Beginning as a professional skateboarder, Toshikazu Nozaka’s work naturally led him to collaborations with skate brands, laying the foundation on which he would later build a career as a professional artist and tattoo artist. Drawing from a strong connection with his cultural and artistic heritage, Nozaka works primarily with traditional materials such as a simple brush and ink, and his inspirations reach far back to artists from the Edo and Meiji periods who were known for their stylized Ukiyo-e paintings and woodblock prints.
In this edition of Pen & Paper presented by Red Bull Curates Protege & HYPEBEAST, Nozaka comments on the local art scene in Tokyo as well as the life of a professional artist in Japan.
How did you get into your line of work?
I’ve been having independent art-shows for 10 years and gradually gained a following. Before I started working as an artist, I was skating as a professional and that connection led me to a job working with brands. Thankfully, a lot of people came from the start so things went really well.
Who are some of the people that have had an impact on you when pursuing art?
I am shocked by some of Japanese artists from Edo to Meiji era (approx. 1600 to 1900) such as Kuniyoshi Utagawa, Yoshitoshi Tsukioka and Kyosai Kawanabe. They are all famous for their original Ukiyo-e, a Japanese traditional art style. I am also influenced by skateboarders from the ’80s.
How is the city’s art scene and how has it changed since you started?
Tokyo’s art scene has totally changed since I had my first solo exhibition 10 years ago. There are a lot more galleries now and a lot more people who visit and purchase art. It’s nice that more young artists are holding exhibitions every week, but I still think that it’s only scratched the surface and that art isn’t yet firmly rooted enough in peoples’ lives.
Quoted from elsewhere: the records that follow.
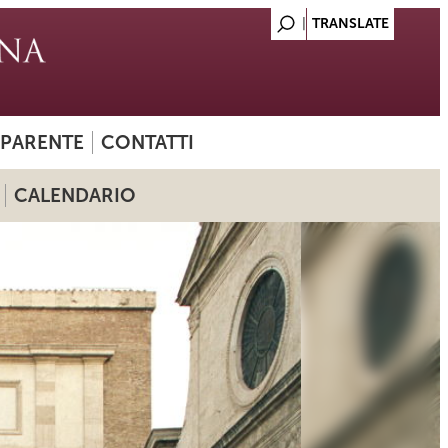
SPARENTE
CONTATTI
CALENDARIO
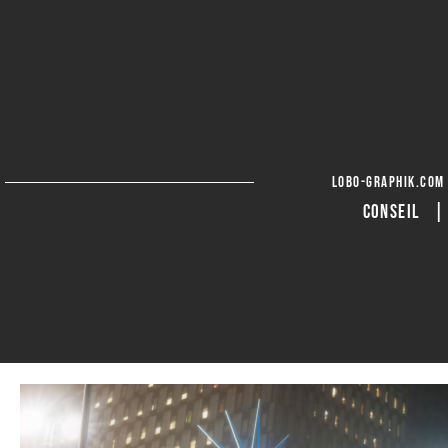
lobo-graphik.com
CONSEIL 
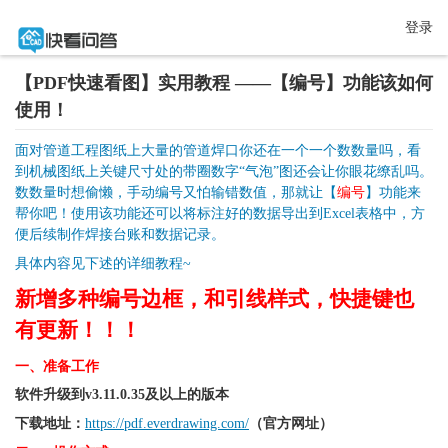
登录
【PDF快速看图】实用教程 ——【编号】功能该如何
使用！
面对管道工程图纸上大量的管道焊口你还在一个一个数数量吗，看
到机械图纸上关键尺寸处的带圈数字“气泡”图还会让你眼花缭乱吗。
数数量时想偷懒，手动编号又怕输错数值，那就让【
编号
】功能来
帮你吧！使用该功能还可以将标注好的数据导出到Excel表格中，方
便后续制作焊接台账和数据记录。
具体内容见下述的详细教程~
新增多种编号边框，和引线样式，快捷键也
有更新！！！
一、准备工作
软件升级到v3.11.0.35及以上的版本
下载地址：
https://pdf.everdrawing.com/
（官方网址）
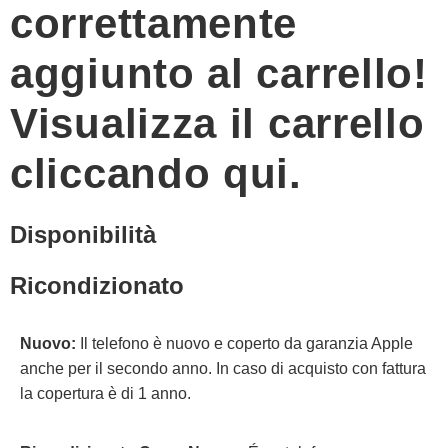
correttamente
aggiunto al carrello!
Visualizza il carrello
cliccando qui.
Disponibilità
Ricondizionato
Nuovo:
Il telefono è nuovo e coperto da garanzia Apple
anche per il secondo anno. In caso di acquisto con fattura
la copertura è di 1 anno.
It’s still hard to make a living as an artist in this country, so you’ll have to look at more options outside of Japan. You need to have a strong mentality and passion about what you are doing to continue being an artist.
“You need to have a strong mentality and passion about what you are doing to continue being an artist.”
Toshikazu Nozaka talks about Tokyo’s art scene and what it takes to be an artist there
Style, Interests and the Future
How would you explain your style of work? What usually goes through your head when starting a new piece of work?
The root of my work will always rest with Japanese culture and the great painters of the past whom I have a lot of respect for. Not sure whether you can feel that through my work, but it’s always on my mind. I mainly use a brush for most of my work. Even when using acrylics, I use lots of water and draw perpendicular to the ground. That comes from the style of writing or a Japanese painting. When producing a new work, I think carefully to make sure it does not become a copy of a great past painter. While you might think you’re original, there’s a lot of times where you notice the different images you pick up and use in your work along the way. One other thing I really care about is composition that includes blank space.
Outside of art, what are your other interests?
Skateboarding, my family life and the future of the Earth.
What are your favorite mediums to work on?
Water, Japanese sumi ink and acrylics on paper.
What are your favorite tools to use?
Japanese-made colors, a shading brush and an inkstone. I also like using an INDEPENDENT base plate and ink cup together.
I would like to build a housing project for skaters and artists. I’m also planning to attend some art exhibitions and also go on some skate trips this year.
“I always respect where I come from. Being Japanese, I want to express Japanese culture and its traditional art style.”